Langere loopbanen vergen andere loopbanen
Fons Leroy, gedelegeerd bestuurder VDAB: "Net als in 1944 moeten we de sociale partners de tijd geven, ver van de media en hun achterban, om een analyse te maken van de arbeidsmarkt, van de toekomst en hoe we daar naartoe moeten"
Langer, maar anders en beter. Zo moeten onze carrières er gaan uitzien. Of ziet u zichzelf 45 jaar lang in dezelfde job aan hetzelfde tempo werken? De arbeidsmarkt moet zich fundamenteel hertekenen. Daar zijn Fons Leroy (VDAB) en Jan Denys (Randstad) van overtuigd. Maar hoe?
Fons Leroy, gedelegeerd bestuurder VDAB: "Net als in 1944 moeten we de sociale partners de tijd geven, ver van de media en hun achterban, om een analyse te maken van de arbeidsmarkt, van de toekomst en hoe we daar naartoe moeten"
De ene politieke partij schreeuwt al luider dan de andere dat we het met zijn allen moeten doen: langer werken. Hoe we dat moeten doen, daar wisselen de recepten over. Au fond wordt er ingezet op twee pistes: werkgevers aanmoedigen om vijftigplussers in dienst te houden en vijftigplussers aanmoedigen om in dienst te blijven. Financiële stimuli kunnen helpen, al zitten die er, door de nakende besparing van 22 miljard euro waar de federale overheid tegen aankijkt, wellicht niet in. Vraag is of die überhaupt - zelfs met een volle schatkist - zouden volstaan.

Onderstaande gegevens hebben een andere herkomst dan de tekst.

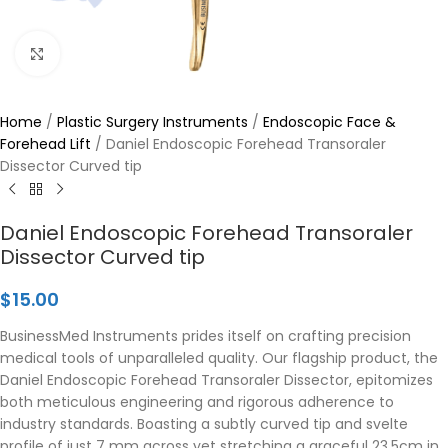
Click to enlarge
Home
/
Plastic Surgery Instruments
/
Endoscopic Face &
Forehead Lift
/
Daniel Endoscopic Forehead Transoraler
Dissector Curved tip
Daniel Endoscopic Forehead Transoraler
Dissector Curved tip
$
15.00
BusinessMed Instruments prides itself on crafting precision
medical tools of unparalleled quality. Our flagship product, the
Daniel Endoscopic Forehead Transoraler Dissector, epitomizes
both meticulous engineering and rigorous adherence to
industry standards. Boasting a subtly curved tip and svelte
profile of just 7 mm across yet stretching a graceful 23.5cm in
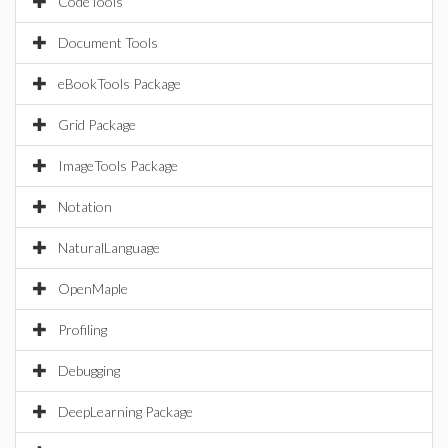
CodeTools
Document Tools
eBookTools Package
Grid Package
ImageTools Package
Notation
NaturalLanguage
OpenMaple
Profiling
Debugging
DeepLearning Package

“Dat zijn allemaal tweedehandsoplossingen. Wat we nodig hebben, is een fundamentele hervorming van de sociale zekerheid én van het arbeidsmarktbeleid”, vindt Fons Leroy, gedelegeerd bestuurder van de VDAB. “Het hele stelsel, arbeidsrecht en -cultuur incluis, is afgestemd op de situatie uit de jaren zestig. Intussen ziet de realiteit er helemaal anders uit. Loopbanen waarbij je je hele leven dezelfde job doet bij dezelfde werkgever hinken op hun laatste benen. Ook het model met de man als enige kostwinner is voorbijgestreefd. We staan op een kantelmoment.”
Kantelmoment
Arbeidsmarktdeskundige Jan Denys van Randstad drukt zich iets voorzichtiger uit. “We hebben al dikwijls gezegd dat we op een kantelmoment zaten.”

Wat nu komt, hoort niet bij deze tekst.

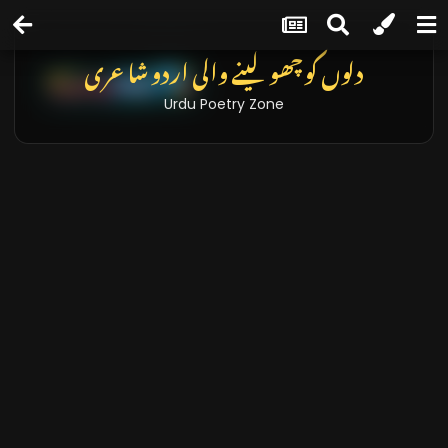
دلوں کو چھو لینے والی اردو شاعری
Urdu Poetry Zone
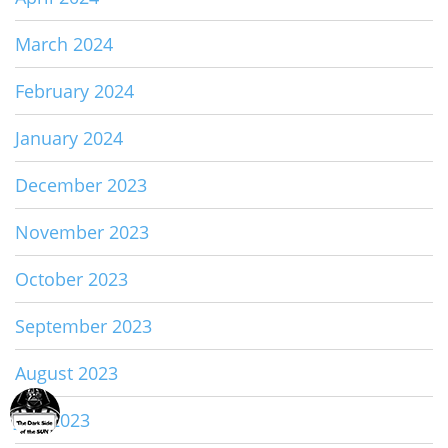
March 2024
February 2024
January 2024
December 2023
November 2023
October 2023
September 2023
August 2023
July 2023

Denys schreef eerder dit jaar zijn ideeën voor een andere arbeidsmarkt neer in het boek Free to Work. “West-Europa zal alleszins een meer dynamische politiek moeten voeren wat het arbeidsmarktbeleid betreft. Anders dreigt een stuk van onze welvaart structureel te verdwijnen. Zo ver zijn we gelukkig nog niet. Maar we zien nu al dat jongeren bijvoorbeeld meer op projectbasis gaan werken. Gemiddeld hebben we vier werkgevers gedurende onze loopbaan. De manier van werken is in de praktijk dus al aan het veranderen. Alleen is dat in veel hoofden nog niet doorgedrongen.”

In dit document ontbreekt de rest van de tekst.